Sunday 8 July 2012

Happiness is...?


Having, as I do, a ‘ready, fire, aim’ personality, I unwisely offered to review a book for this blog without reading it first. Natalie Fee’s ‘The Everyday Alchemist’s Happiness Handbook’ is written in short, sharp little chapters (a bit like this blog...oh dear) and is liberally peppered with the irritating English word ‘whilst’ (I recoil at that word) whilst (see!) offering tips and techniques for cultivating more happiness.  But a deal’s a deal, and as I read her book and pondered what I’d like to say, I was inspired to deepen my own understanding and experience of this much heralded pinnacle of pursuit:  happiness.

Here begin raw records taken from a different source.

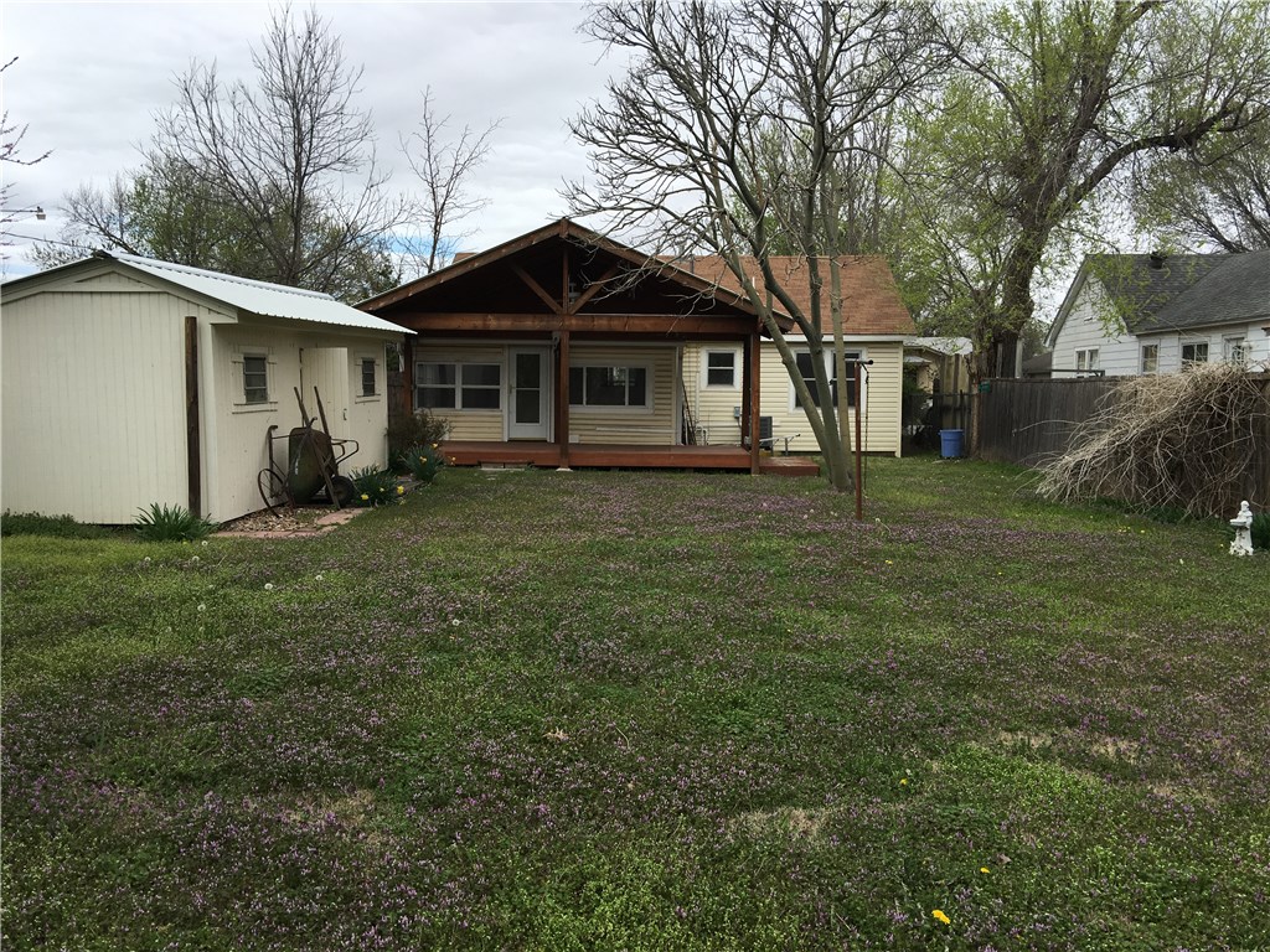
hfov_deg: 61.7
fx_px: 1064
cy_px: 476
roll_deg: -1.0
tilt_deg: -3.5
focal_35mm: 29
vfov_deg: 48.2
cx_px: 635
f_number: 2.2
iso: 25
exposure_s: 1/962
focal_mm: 4.15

The quirk of living in a duality, as we do, is that we can’t have one thing without also inviting its opposite any more than we can separate the poles of a magnet.  (Positive and negative are inherently inseparable.)  Dr. Demartini, a favourite philosopher and teacher of mine says that, “We attract the opposite of what we seek as a way of breaking our addiction to the thing we seek.”  A bit of a tongue twister, that, but in a nutshell he means that making happiness a goal will only invite unhappiness.

Can this be true?  And if so, what’s the alternative? 

I believe we have an inner duality that matches the outer one.  Thus there are two possible ways to experience life.  The first is from the “I” or ego perspective.  This “lower” part of us thrives on drama and the roller coaster of emotions.  It is the part of us where our personality resides, which is a rather fixed and habitual animal containing our basic traits such as optimist or pessimist, light-hearted or serious.  (Just try challenging someone’s pessimism and you’ll discover that ‘for them who believe, no proof is necessary; and for them who don’t, no proof is possible.’) The second, and perhaps more elevated way to move through life is from the “I am” perspective.  Accessing this “higher” part of ourselves allows us to experience life from a slightly detached, observer position.  From here we do not get swept into the dramas of ‘good’ or ‘bad’ or the distortion of our personality, but rather accept everything we encounter and feel as part of a complex whole.  This ‘meta-position’ is, in my view, a much worthier goal than mere happiness.

In ‘The Seekers Guide’ Elizabeth Lesser says, “We have such romantic expectations of “happily ever after” that we miss joy when she comes calling.  Joy is actually a more complex emotion than sorrow.  I hesitate to talk about it for fear that I will betray its complexities and make others feel as though they are missing the party.  A joyful soul often lives in a state of what I call enchanted melancholy.  This kind of happiness contains within it many shades of feelings:  joy and grief, passion and sobriety, love and longing, innocence and wisdom.  It holds the paradoxical nature of existence in a warm and wide embrace.  More than anything, it is a sense of wonder.”  (1999, p 230)

Turns out, by the time I got to the last section of Natalie Fee’s book I discovered that this was what she was getting at all along, (making our differences are more stylistic than anything else.)  And although I can’t say her book was exactly my cup of tea, it did open the door to a deeper exploration of happiness and may lead you to do the same.

A sense of wonder is the new happiness.  Now that’s a goal worth having.